カフェ開業者がやりがたる個人カフェは儲からない
それでは、カフェ開業者がやりたがるカフェがどのようなカフェなのか考えてみます。結論から言うと儲かるカフェのほぼ真逆です。
信用がない
信用は一朝一夕でできるものではありません。

会社員を辞めてカフェを開きました!!
長年カフェに携わり、その間もまめに情報を発信をし、自らのスキルを高めてきた人ならまだしも、脱サラして開業したカフェに誰が行くのかって話です。
さらに、10店舗あるカフェと1店舗しかないカフェでは、10店舗あるカフェの方が信用度が高くなります。その点でやはり個人カフェは弱い。
私が開業した時は信用がないことに苦労しました。ブログにも「あの店は素人がやってるからすぐに潰れる」と書かれたことも。
信用を得るためには時間がかかります。
商品の収益性が悪い
自分がお客さんだったら、個人カフェに何を求めて行くでしょうか。
一つはオシャレなカフェごはんです。開業志望者も自分のカフェでカワイイ料理を出したいと思っていることでしょう。
しかし、オシャレなカフェごはんは原価がかかります。
低回転率で客数が少ない

ゆったり。静か。そんなカフェを開きたい
カフェ開業者が口を揃えて言うコンセプトです。
どう考えても低回転率で客数が少ない業態です。儲かるわけがありません。
儲からないカフェをやりたがる理由
そんな儲かりにくいカフェをなぜやりたくなるのか。
実際に5年間カフェを経営して、多くの開業志望者の相談を受けたり、従業員の採用面接で見えてきたことがあります。
「カフェ店員」に憧れている
「カフェで働いている」「カフェ店員」その肩書やイメージに憧れてる人が本当に多いです。

オシャレでかわいくて、キラキラした人たちが働いている。私もそんな働き方をしたわ!
本音はこんなところでしょう。
現に、カフェで求人をかけるとすぐに集まります。カフェ以外の業態でも求人をかけたことがあるのでその差がよくわかります。それだけカフェで働くことに対して良いイメージを持つ人が多いです。
「自分もカフェを開業してキラキラ働きたい」そう思うのは何も間違ったことではありません。
儲かるかどうかはさておき、自己実現を通して人生を豊かにすることは共感します。
「カフェ」という空間に憧れている

カフェ巡りが趣味です!
面接に来られる方の多くは「カフェが好きです!」と言います。
相談に来られる開業志望者も「カフェ」という空間そのものに憧れを抱いてる方が多いです。
しかし、その多くは「お客さんとして利用したカフェ」に憧れています。
「お客さんとしてカフェに行く」のと「自分でカフェを開く」のでは全く違います。
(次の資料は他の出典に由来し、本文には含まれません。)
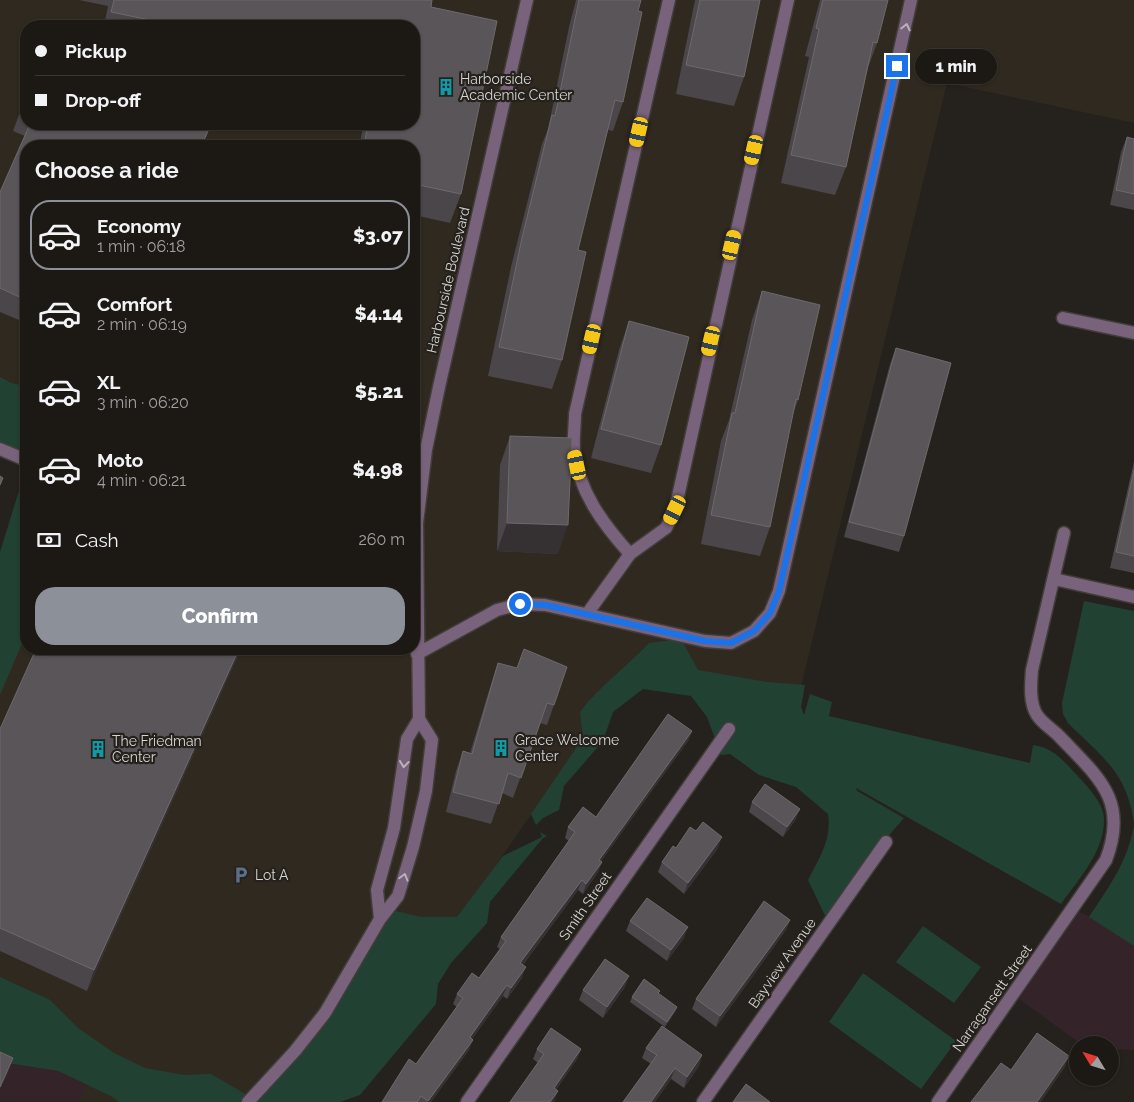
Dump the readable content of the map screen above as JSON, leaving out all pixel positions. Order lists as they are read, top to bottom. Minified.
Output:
{"streets":{"street":["Harbourside Boulevard","Smith Street","Bayview Avenue","Narragansett Street"]},"places":{"building":["Harborside Academic Center","Grace Welcome Center","The Friedman Center"],"parking":["Lot A"]},"north":"top left","page":{"banner":["Pickup","Drop-off"],"bubble":"1 min","heading":"Choose a ride","list":[{"name":"Economy","note":"1 min · 06:18","value":"$3.07"},{"name":"Comfort","note":"2 min · 06:19","value":"$4.14"},{"name":"XL","note":"3 min · 06:20","value":"$5.21"},{"name":"Moto","note":"4 min · 06:21","value":"$4.98"}],"pay":["Cash","260 m"],"buttons":"Confirm"}}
スポーツ観戦は好きだけど自分でスポーツをやるのは嫌い、そんな状態になりかねません。
カフェも中身は飲食店です。リラックスできるのはお客さんだけ。仕事の大変さはその他飲食と変わりありません。
自分で作った「カフェごはん」で友達が喜んでくれた経験がある

友達にご飯作ったらすごい喜んでくれて。自分でカフェを始めてたくさんのお客さんに喜んでもらいたい!
「自分が作ったご飯で人に喜びを与えたい」飲食店を経営する上でとても大事な動機です。
とは言え、否定するようで申し訳ないのですが、「趣味で料理を作り喜んでもらうこと」と「ビジネスとして料理を作り喜んでもらうこと」では感じ方が違ってきます。
前者は無償の愛、後者は有償の愛です。
無償の愛が家族や友達のためなら損得関係なく何かしてあげることであり、有償の愛はお金をもらって損得ありきで何かしてあげることです。
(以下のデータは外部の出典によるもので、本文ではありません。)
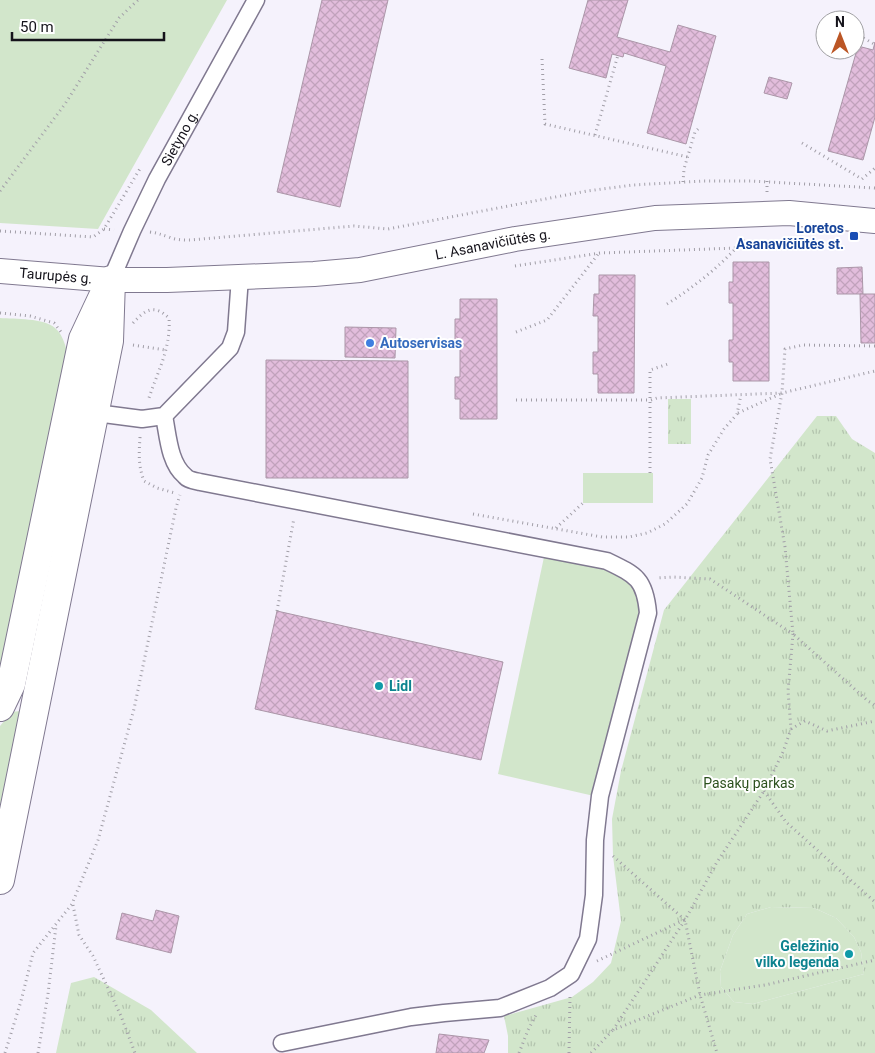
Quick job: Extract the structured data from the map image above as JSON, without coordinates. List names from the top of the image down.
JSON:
{
  "streets": {
    "main road": ["L. Asanavičiūtės g.", "Taurupės g."],
    "street": ["Sietyno g."]
  },
  "crossings": [
    ["Sietyno g.", "L. Asanavičiūtės g."],
    ["Sietyno g.", "Taurupės g."],
    ["L. Asanavičiūtės g.", "Taurupės g."]
  ],
  "parks": ["Pasakų parkas"],
  "places": {
    "transit": ["Loretos Asanavičiūtės st."],
    "other": ["Autoservisas", "Lidl", "Geležinio vilko legenda"]
  },
  "scale_bar": "50 m",
  "north": "top"
}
う〜ん、友達から1000円もらうと思ったら、もっとちゃんと作らないといけないなぁ。考えただけでも面倒だなぁ。
ビジネスとしてカフェを経営していく覚悟が必要です。
カフェならいけそうな気がする

カフェなら自分でもできそうな気がします!
相談者の多くが言う言葉です。
「料理作れるし、コーヒーいれられるし」
ちょっと料理ができるから
ちょっとコーヒーに詳しいから
そんな理由でカフェを開業しようと思ってる人が多い印象です。
まとめ
カフェに対する強い憧れや思い、自分の過去の経験から、カフェを開いて夢を叶えることはとても良いことです。開業する動機としても立派なものだと思います。
しかし、収入がゼロだったり赤字で運営が難しくなるようでは、愛情込めて作ったカフェも長く続けることはできません。
そこには儲かるカフェの仕組みが必要で、個人カフェでもしっかり利益を出す方法はあります。(今度記事書きまたいと思います)
理想のカフェを考えるのはとても楽しいものです。でも理想に逃げず、現実とのギャップを埋めていくことがカフェで成功する一歩になるでしょう。